Ketut juga menjelaskan jika dalam rangka melindungi sumber daya Indonesia dari ancaman ASF, diperlukan adanya kebijakan ketat terhadap importasi babi hidup dan produk-produk daging babgi terutama dari negara-negara yang tertular ASF.
“Saya menyadari bahwa mempertahankan status bebas ASF merupakan tantangan yang sangat besar, namun kita harus tetap optimis dan berkontribusi seoptimal mungkin sesuai dengan peran kita masing-masing, sehingga Indonesia dapat benar-benar tetap bebas dari ancaman ASF,” jelasnya.
Selain itu, Ketut juga menyampaikan jika Kementan telah menyusun pedoman kesiapsiagaan darurat veteriner ASF (Kiatvetindo ASF), dimana terdapat empat tahapan pengendalian dan penanggulangan apabila terjadi kasus ASF yaitu tahap investigasi, tahap siaga, tahap operasional, dan tahap pemulihan.
Berdasarkan kajian analisa risiko, ada beberapa faktor yang menyebabkan masuknya ASF ke Indonesia, diantaranya melalui pemasukan daging babi dan produk babi lainnya, sisa-sisa katering transportasi internasional baik dari laut maupun udara, serta orang yang terkontaminasi virus ASF dan kontak dengan babi di lingkungannya.
Ketut juga menjelaskan langkah strategis utama dalam mencegah terjadi ASF yaitu melalui penerapan biosekuriti dan manajemen peternakan babi yang baik. Ketut juga meminta daerah yang berisiko tinggi untuk dapat segera dilakukan pengawasan yang ketat dan insentif.

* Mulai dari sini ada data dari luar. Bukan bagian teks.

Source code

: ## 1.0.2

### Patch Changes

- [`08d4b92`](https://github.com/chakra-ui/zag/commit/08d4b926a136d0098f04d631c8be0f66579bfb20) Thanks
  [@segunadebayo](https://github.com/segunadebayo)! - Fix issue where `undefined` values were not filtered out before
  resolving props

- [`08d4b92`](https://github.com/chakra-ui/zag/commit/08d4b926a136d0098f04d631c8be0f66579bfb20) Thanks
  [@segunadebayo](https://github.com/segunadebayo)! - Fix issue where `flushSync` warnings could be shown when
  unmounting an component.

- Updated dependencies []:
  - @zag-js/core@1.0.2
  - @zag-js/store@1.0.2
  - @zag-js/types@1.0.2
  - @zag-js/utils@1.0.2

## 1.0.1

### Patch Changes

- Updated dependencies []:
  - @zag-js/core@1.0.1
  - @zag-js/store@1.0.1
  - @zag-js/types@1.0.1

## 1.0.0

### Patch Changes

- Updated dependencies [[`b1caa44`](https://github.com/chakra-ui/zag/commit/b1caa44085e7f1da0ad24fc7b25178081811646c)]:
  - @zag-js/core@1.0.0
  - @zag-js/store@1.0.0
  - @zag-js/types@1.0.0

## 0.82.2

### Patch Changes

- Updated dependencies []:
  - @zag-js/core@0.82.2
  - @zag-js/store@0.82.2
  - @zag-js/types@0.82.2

“Penerapan biosekuriti yang benar perlu dipahami oleh seluruh peternak khususnya peternak babi sehingga menjadi tanggung jawab kita semua untuk memotivasi peternak dengan memberikan informasi dan edukasi,” ungkap Ketut.

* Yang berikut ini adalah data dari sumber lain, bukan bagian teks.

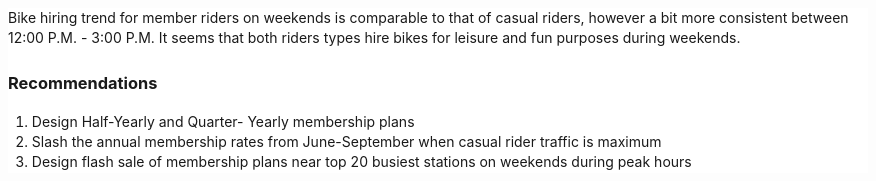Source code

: Bike hiring trend for member riders on weekends is comparable to that of casual riders, however a bit more consistent between 12:00 P.M. - 3:00 P.M. It seems that both riders types hire bikes for leisure and fun purposes during weekends.

### Recommendations

1. Design Half-Yearly and Quarter- Yearly membership plans
2. Slash the annual membership rates from June-September when casual rider traffic is maximum 
3. Design flash sale of membership plans near top 20 busiest stations on weekends during peak hours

Sementara itu, Direktur Kesehatan Hewan, Ditjen PKH, Fadjar Sumping Tjatur Rasa mengungkapkan jika Kementan telah mempekuat penyidikan dan pengawasan penyakit hewan untuk mengantisipasi penyebaran ASF masuk ke wilayah Indonesia, serta menegaskan jika laboratorium Indonesia sudah siap untuk pelaksanaan deteksi penyakit ini.

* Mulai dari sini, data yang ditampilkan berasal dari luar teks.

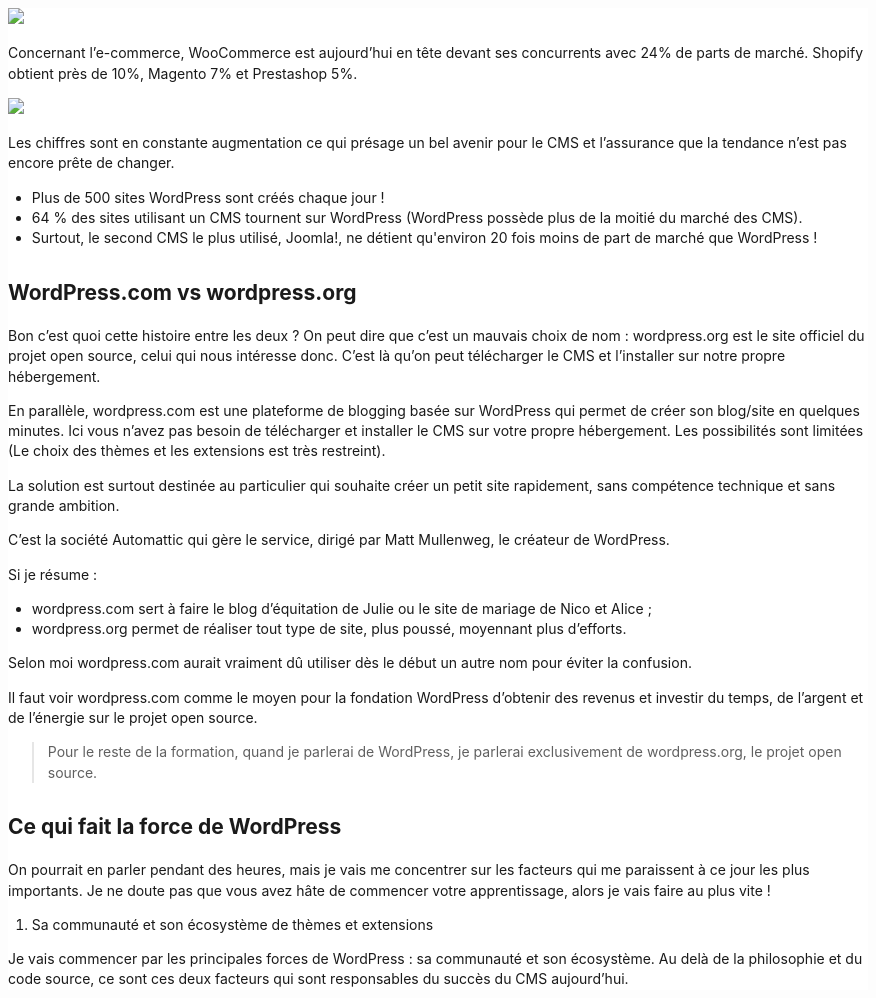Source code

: ![](https://capitainewp.io/wp-content/uploads/2017/05/parts-web-1000x452.png)

Concernant l’e-commerce, WooCommerce est aujourd’hui en tête devant ses concurrents avec 24% de parts de marché. Shopify obtient près de 10%, Magento 7% et Prestashop 5%.

![](https://capitainewp.io/wp-content/uploads/2017/05/parts-ecommerce-1000x452.png)

Les chiffres sont en constante augmentation ce qui présage un bel avenir pour le CMS et l’assurance que la tendance n’est pas encore prête de changer.

- Plus de 500 sites WordPress sont créés chaque jour !
- 64 % des sites utilisant un CMS tournent sur WordPress (WordPress possède plus de la moitié du marché des CMS).
- Surtout, le second CMS le plus utilisé, Joomla!, ne détient qu'environ 20 fois moins de part de marché que WordPress !

## WordPress.com vs wordpress.org

Bon c’est quoi cette histoire entre les deux ? On peut dire que c’est un mauvais choix de nom : wordpress.org est le site officiel du projet open source, celui qui nous intéresse donc. C’est là qu’on peut télécharger le CMS et l’installer sur notre propre hébergement.

En parallèle, wordpress.com est une plateforme de blogging basée sur WordPress qui permet de créer son blog/site en quelques minutes. Ici vous n’avez pas besoin de télécharger et installer le CMS sur votre propre hébergement. Les possibilités sont limitées (Le choix des thèmes et les extensions est très restreint).

La solution est surtout destinée au particulier qui souhaite créer un petit site rapidement, sans compétence technique et sans grande ambition.

C’est la société Automattic qui gère le service, dirigé par Matt Mullenweg, le créateur de WordPress.

Si je résume :

- wordpress.com sert à faire le blog d’équitation de Julie ou le site de mariage de Nico et Alice ;
- wordpress.org permet de réaliser tout type de site, plus poussé, moyennant plus d’efforts.

Selon moi wordpress.com aurait vraiment dû utiliser dès le début un autre nom pour éviter la confusion.

Il faut voir wordpress.com comme le moyen pour la fondation WordPress d’obtenir des revenus et investir du temps, de l’argent et de l’énergie sur le projet open source.

> Pour le reste de la formation, quand je parlerai de WordPress, je parlerai exclusivement de wordpress.org, le projet open source.

## Ce qui fait la force de WordPress

On pourrait en parler pendant des heures, mais je vais me concentrer sur les facteurs qui me paraissent à ce jour les plus importants. Je ne doute pas que vous avez hâte de commencer votre apprentissage, alors je vais faire au plus vite !

1. Sa communauté et son écosystème de thèmes et extensions

Je vais commencer par les principales forces de WordPress : sa communauté et son écosystème. Au delà de la philosophie et du code source, ce sont ces deux facteurs qui sont responsables du succès du CMS aujourd’hui.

“Upaya deteksi cepat melalui kapasitasi petugas dan penyediaan reagen untuk mendiagnosa ASF ini telah dilakukan oleh laboratorium Kementan yakni Balai Veteriner dan Balai Besar Veteriner di seluruh Indonesia yang mampu melakukan uji dengan standar internasional,” ungkapnya
Pada kesempatan itu, Anak agung Gde Putra, salah satu Komisi Ahli Kesehatan Hewan, Kesmavet, dan Karantina Hewan, menyampaikan pencegahan di negara-negara yang belum terinfeksi dapat dilakukan apabila petugas dan masyarakat mempunyai pengetahuan yang baik tentang ASF dan menerapkan manajemen populasi babi liar dengan cepat. Lalu, diperlukan juga koordinasi antar-instansi atau lembaga yang bertanggung jawab atas hewan ternak serta memperkuat sistem biosekuriti.
“Untuk mencegah masuk dan menyebarnya ASF, diperlukan kebijakan pemerintah dalam memastikan bahwa tidak ada babi hidup atau olahannya dari wilayah tertular yang masuk ke wilayah bebas, dan memastikan peternak babi tidak melakukan pemberian pakan yang bersumber dari sisa-sisa makanan (swill feed) yang tidak diolah/dipanaskan terlebih dahulu,” pungkasnya.